I could adduce many arguments in favour of taking education out of the community charge, but I shall restrict myself to a few because I wish to be brief, and to take no more than about three minutes. The Government have rightly made education more of a national concern. We have the national curriculum and the possibility of schools opting out. It is conceivable, but not likely, that within the decade a considerable number of schools will no longer be under the jurisdiction of local authorities.
For the foreseeable future, we shall have a declining young population. Therefore, increasingly those who pay the poll tax or community charge will not benefit directly from education in the way that they benefit from other local authority services. Logic and equity both point in one direction : we should remove the burden of education from local government and give it to the Chancellor of the Exchequer.

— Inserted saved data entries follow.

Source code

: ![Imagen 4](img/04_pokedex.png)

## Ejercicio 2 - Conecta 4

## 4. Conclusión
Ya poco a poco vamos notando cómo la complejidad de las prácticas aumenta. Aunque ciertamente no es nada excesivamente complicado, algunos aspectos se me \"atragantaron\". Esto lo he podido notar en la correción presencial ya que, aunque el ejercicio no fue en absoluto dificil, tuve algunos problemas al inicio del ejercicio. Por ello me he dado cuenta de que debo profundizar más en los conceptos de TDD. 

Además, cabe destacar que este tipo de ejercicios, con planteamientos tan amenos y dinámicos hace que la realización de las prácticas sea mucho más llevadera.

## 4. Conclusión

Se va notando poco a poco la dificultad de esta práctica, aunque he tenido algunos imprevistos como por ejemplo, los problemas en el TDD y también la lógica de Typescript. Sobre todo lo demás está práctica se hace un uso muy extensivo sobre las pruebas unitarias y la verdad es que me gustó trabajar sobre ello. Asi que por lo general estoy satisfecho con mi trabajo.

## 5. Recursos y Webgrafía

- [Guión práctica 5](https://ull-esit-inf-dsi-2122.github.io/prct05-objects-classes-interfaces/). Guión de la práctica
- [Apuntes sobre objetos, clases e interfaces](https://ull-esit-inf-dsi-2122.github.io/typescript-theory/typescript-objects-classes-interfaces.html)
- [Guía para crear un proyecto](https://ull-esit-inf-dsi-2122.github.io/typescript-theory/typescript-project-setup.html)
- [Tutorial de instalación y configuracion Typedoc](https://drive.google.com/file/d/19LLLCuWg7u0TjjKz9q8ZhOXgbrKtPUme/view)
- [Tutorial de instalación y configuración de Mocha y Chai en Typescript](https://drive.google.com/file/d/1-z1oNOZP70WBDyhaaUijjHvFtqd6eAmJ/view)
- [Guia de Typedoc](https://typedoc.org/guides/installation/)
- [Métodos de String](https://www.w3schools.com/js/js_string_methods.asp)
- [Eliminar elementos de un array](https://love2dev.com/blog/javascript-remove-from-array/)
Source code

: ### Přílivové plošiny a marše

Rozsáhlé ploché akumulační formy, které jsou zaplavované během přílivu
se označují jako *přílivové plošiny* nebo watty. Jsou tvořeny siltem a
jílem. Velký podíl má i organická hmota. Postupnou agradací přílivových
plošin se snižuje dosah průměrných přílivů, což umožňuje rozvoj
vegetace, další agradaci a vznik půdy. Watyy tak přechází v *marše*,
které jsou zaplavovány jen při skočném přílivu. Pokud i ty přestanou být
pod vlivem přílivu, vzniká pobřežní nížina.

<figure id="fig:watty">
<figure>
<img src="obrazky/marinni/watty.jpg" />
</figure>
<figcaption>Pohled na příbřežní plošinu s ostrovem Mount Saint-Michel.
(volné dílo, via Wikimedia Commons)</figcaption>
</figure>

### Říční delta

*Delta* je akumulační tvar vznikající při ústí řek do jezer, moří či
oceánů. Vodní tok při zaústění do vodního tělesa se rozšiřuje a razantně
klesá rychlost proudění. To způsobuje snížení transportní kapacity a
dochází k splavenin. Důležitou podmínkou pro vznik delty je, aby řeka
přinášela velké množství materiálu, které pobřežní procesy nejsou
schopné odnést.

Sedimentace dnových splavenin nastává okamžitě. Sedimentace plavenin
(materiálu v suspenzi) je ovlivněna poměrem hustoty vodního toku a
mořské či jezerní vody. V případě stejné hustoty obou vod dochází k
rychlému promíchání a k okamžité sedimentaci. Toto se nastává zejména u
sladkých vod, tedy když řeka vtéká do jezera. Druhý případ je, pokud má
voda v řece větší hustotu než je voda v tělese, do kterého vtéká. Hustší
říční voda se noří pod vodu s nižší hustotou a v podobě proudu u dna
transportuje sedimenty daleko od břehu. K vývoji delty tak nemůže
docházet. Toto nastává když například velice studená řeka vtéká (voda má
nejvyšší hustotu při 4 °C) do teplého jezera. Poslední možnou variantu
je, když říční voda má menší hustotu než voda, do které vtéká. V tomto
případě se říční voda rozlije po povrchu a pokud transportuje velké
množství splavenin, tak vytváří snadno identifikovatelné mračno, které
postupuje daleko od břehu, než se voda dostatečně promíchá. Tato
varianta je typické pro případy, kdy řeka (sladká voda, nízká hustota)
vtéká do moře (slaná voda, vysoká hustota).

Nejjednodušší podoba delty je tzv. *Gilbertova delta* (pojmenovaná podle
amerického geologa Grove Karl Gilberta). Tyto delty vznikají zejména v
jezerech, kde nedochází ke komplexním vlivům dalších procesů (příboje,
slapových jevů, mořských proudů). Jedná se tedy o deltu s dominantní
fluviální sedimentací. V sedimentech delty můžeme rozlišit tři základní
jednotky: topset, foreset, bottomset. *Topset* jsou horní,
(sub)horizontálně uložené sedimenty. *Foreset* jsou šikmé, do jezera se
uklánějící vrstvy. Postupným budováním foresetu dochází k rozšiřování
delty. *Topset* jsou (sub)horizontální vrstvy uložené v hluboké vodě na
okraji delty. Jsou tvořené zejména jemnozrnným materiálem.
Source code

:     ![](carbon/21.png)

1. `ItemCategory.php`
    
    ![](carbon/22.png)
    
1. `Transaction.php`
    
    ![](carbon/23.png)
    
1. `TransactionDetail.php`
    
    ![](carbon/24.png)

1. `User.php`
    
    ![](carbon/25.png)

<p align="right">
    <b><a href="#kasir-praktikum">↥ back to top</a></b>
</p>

None of us in the House is completely stupid, so we know that education must be paid for. However, the Chancellor of the Exchequer has many opportunities of raising revenue, as we have been reminded during the past week. If education were removed from the responsibility of local authorities, it would have a dramatic effect. It would have a dramatic political effect on the Government, which I would welcome. I am sure that hon. Members from all parties who are worried, as I am, about the bills that people will have to pay would welcome anything that would reduce the bills significantly. It is no good the Government tinkering at the edge or providing extra money here and there. It has been calculated that, if the Government gave another £3 billion to £4 billion between this year and next, the present level could be maintained. That would be wholly unacceptable. Therefore, let us deal with the matter and grasp this nettle. Will my right hon. and learned Friend take my right hon. Friend the Prime Minister on one side this very night and urge upon her the course that I recommend?